Segment Start: Recorded data
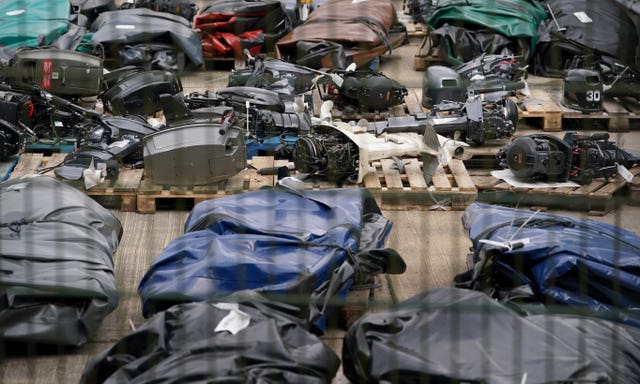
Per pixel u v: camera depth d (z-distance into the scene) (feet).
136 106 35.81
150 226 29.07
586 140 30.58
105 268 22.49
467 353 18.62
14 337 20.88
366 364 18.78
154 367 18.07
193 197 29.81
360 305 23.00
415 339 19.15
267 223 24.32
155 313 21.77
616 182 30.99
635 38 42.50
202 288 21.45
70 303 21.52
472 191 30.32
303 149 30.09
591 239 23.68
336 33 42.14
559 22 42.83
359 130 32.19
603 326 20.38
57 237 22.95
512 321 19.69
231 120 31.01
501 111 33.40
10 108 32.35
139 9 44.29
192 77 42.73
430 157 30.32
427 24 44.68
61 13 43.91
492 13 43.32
Segment End: Recorded data
# Activity
From the line that contains "303 149 30.09" down to the last line above, print each line exactly as it appears.

# Written reply
303 149 30.09
591 239 23.68
336 33 42.14
559 22 42.83
359 130 32.19
603 326 20.38
57 237 22.95
512 321 19.69
231 120 31.01
501 111 33.40
10 108 32.35
139 9 44.29
192 77 42.73
430 157 30.32
427 24 44.68
61 13 43.91
492 13 43.32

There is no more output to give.